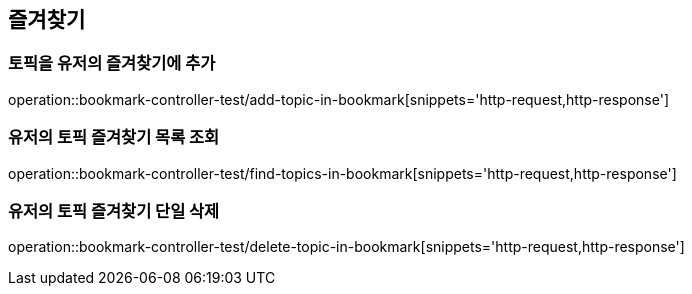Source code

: == 즐겨찾기

=== 토픽을 유저의 즐겨찾기에 추가

operation::bookmark-controller-test/add-topic-in-bookmark[snippets='http-request,http-response']

=== 유저의 토픽 즐겨찾기 목록 조회

operation::bookmark-controller-test/find-topics-in-bookmark[snippets='http-request,http-response']

=== 유저의 토픽 즐겨찾기 단일 삭제
operation::bookmark-controller-test/delete-topic-in-bookmark[snippets='http-request,http-response']
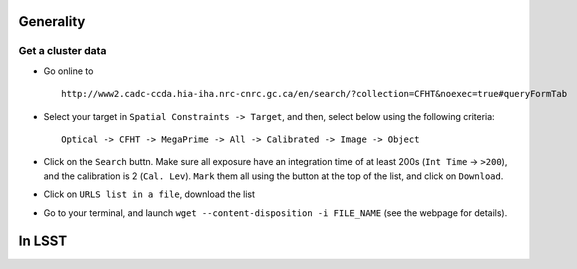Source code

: 
Generality
==========

Get a cluster data
------------------

-  Go online to

   ::

       http://www2.cadc-ccda.hia-iha.nrc-cnrc.gc.ca/en/search/?collection=CFHT&noexec=true#queryFormTab

-  Select your target in ``Spatial Constraints -> Target``, and then,
   select below using the following criteria:

   ::

       Optical -> CFHT -> MegaPrime -> All -> Calibrated -> Image -> Object

-  Click on the ``Search`` buttn. Make sure all exposure have an
   integration time of at least 200s (``Int Time`` -> ``>200``), and the
   calibration is 2 (``Cal. Lev``). ``Mark`` them all using the button
   at the top of the list, and click on ``Download``.

-  Click on ``URLS list in a file``, download the list

-  Go to your terminal, and launch
   ``wget --content-disposition -i FILE_NAME`` (see the webpage for
   details).

In LSST
=======

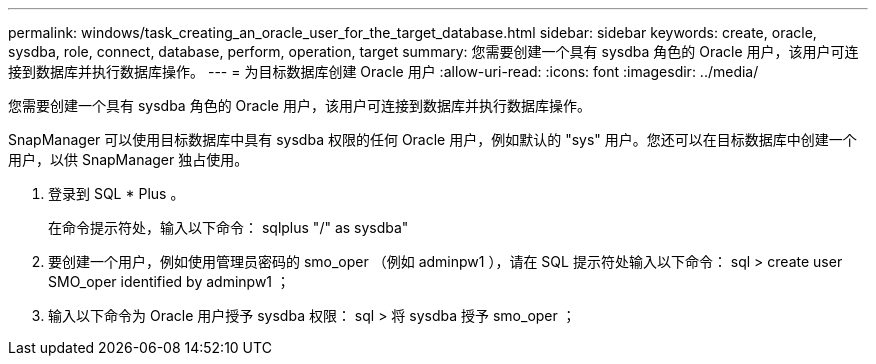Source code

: ---
permalink: windows/task_creating_an_oracle_user_for_the_target_database.html 
sidebar: sidebar 
keywords: create, oracle, sysdba, role, connect, database, perform, operation, target 
summary: 您需要创建一个具有 sysdba 角色的 Oracle 用户，该用户可连接到数据库并执行数据库操作。 
---
= 为目标数据库创建 Oracle 用户
:allow-uri-read: 
:icons: font
:imagesdir: ../media/


[role="lead"]
您需要创建一个具有 sysdba 角色的 Oracle 用户，该用户可连接到数据库并执行数据库操作。

SnapManager 可以使用目标数据库中具有 sysdba 权限的任何 Oracle 用户，例如默认的 "sys" 用户。您还可以在目标数据库中创建一个用户，以供 SnapManager 独占使用。

. 登录到 SQL * Plus 。
+
在命令提示符处，输入以下命令： sqlplus "/" as sysdba"

. 要创建一个用户，例如使用管理员密码的 smo_oper （例如 adminpw1 ），请在 SQL 提示符处输入以下命令： sql > create user SMO_oper identified by adminpw1 ；
. 输入以下命令为 Oracle 用户授予 sysdba 权限： sql > 将 sysdba 授予 smo_oper ；

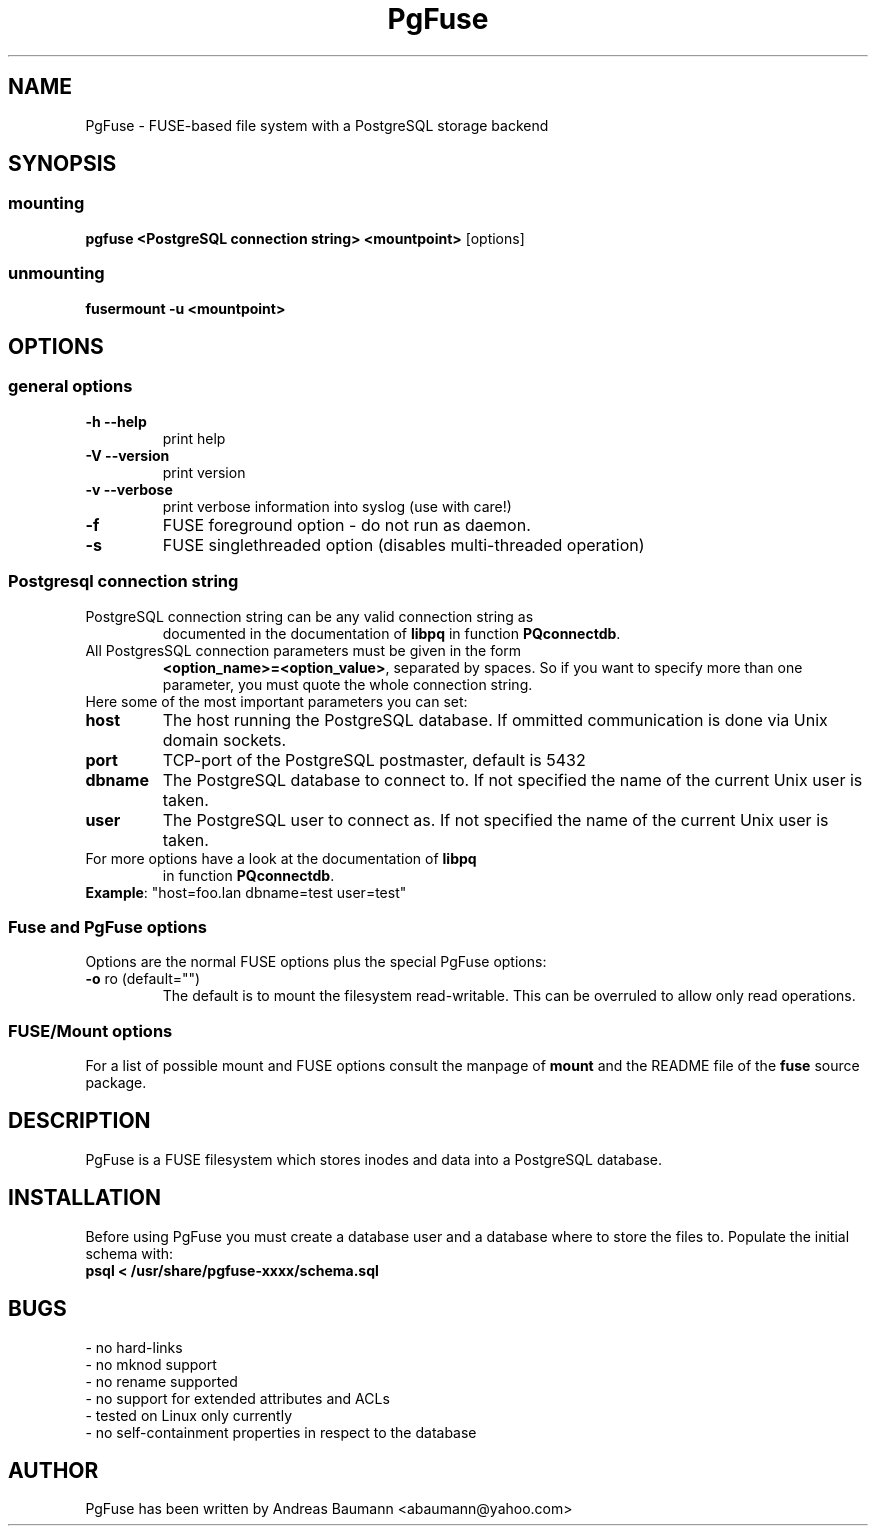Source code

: .TH PgFuse "1" "04/20/2012" "PGFUSE" "User Commands"
.SH NAME
PgFuse \- FUSE-based file system with a PostgreSQL storage backend
.SH SYNOPSIS
.SS mounting
\fBpgfuse <PostgreSQL connection string> <mountpoint> \fP [options]
.SS unmounting
\fBfusermount -u <mountpoint>
.SH OPTIONS
.SS "general options"
.TP
\fB-h\fR  \fB\-\-help\fR
print help
.TP
\fB-V\fR  \fB\-\-version\fR
print version
.TP
\fB-v\fR  \fB\-\-verbose\fR
print verbose information into syslog (use with care!)
.TP
\fB\-f\fR
FUSE foreground option - do not run as daemon.
.TP
\fB\-s\fR
FUSE singlethreaded option (disables multi-threaded operation)
.SS "Postgresql connection string"
.TP
PostgreSQL connection string can be any valid connection string as
documented in the documentation of \fBlibpq\fR in function
\fBPQconnectdb\fR.
.TP
All PostgresSQL connection parameters must be given in the form
\fB<option_name>=<option_value>\fR, separated by spaces. So if
you want to specify more than one parameter, you must quote the
whole connection string.
.TP 
Here some of the most important parameters you can set:
.TP
\fBhost\fR
The host running the PostgreSQL database. If ommitted communication
is done via Unix domain sockets. 
.TP
\fBport\fR
TCP-port of the PostgreSQL postmaster, default is 5432
.TP
\fBdbname\fR
The PostgreSQL database to connect to. If not specified the name
of the current Unix user is taken.
.TP
\fBuser\fR
The PostgreSQL user to connect as. If not specified the name
of the current Unix user is taken.
.TP
For more options have a look at the documentation of \fBlibpq\fR
in function \fBPQconnectdb\fR.
.TP
\fBExample\fR: "host=foo.lan dbname=test user=test"
.SS "Fuse and PgFuse options"
Options are the normal FUSE options plus the special PgFuse options:
.TP
\fB-o\fR ro (default="")
The default is to mount the filesystem read-writable. This can be
overruled to allow only read operations.
.SS "FUSE/Mount options"
For a list of possible mount and FUSE options consult the manpage
of \fBmount\fR and the README file of the \fBfuse\fR source package.
.SH DESCRIPTION
PgFuse is a FUSE filesystem which stores inodes and data into a
PostgreSQL database.
.SH INSTALLATION
Before using PgFuse you must create a database user and a database
where to store the files to. Populate the initial schema with:
.TP
\fBpsql < /usr/share/pgfuse-xxxx/schema.sql\fR
.SH BUGS
.TP
- no hard-links
.TP
- no mknod support
.TP
- no rename supported
.TP
- no support for extended attributes and ACLs
.TP
- tested on Linux only currently
.TP
- no self-containment properties in respect to the database
.SH AUTHOR
PgFuse has been written by Andreas Baumann <abaumann@yahoo.com>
......
> [Directions]:
Please copy the lines above from the line with "PgFuse \- FUSE-based" up to and including the line with "PostgreSQL connection string can", exactly as written and with nothing else.

> [Answer box]:
PgFuse \- FUSE-based file system with a PostgreSQL storage backend
.SH SYNOPSIS
.SS mounting
\fBpgfuse <PostgreSQL connection string> <mountpoint> \fP [options]
.SS unmounting
\fBfusermount -u <mountpoint>
.SH OPTIONS
.SS "general options"
.TP
\fB-h\fR  \fB\-\-help\fR
print help
.TP
\fB-V\fR  \fB\-\-version\fR
print version
.TP
\fB-v\fR  \fB\-\-verbose\fR
print verbose information into syslog (use with care!)
.TP
\fB\-f\fR
FUSE foreground option - do not run as daemon.
.TP
\fB\-s\fR
FUSE singlethreaded option (disables multi-threaded operation)
.SS "Postgresql connection string"
.TP
PostgreSQL connection string can be any valid connection string as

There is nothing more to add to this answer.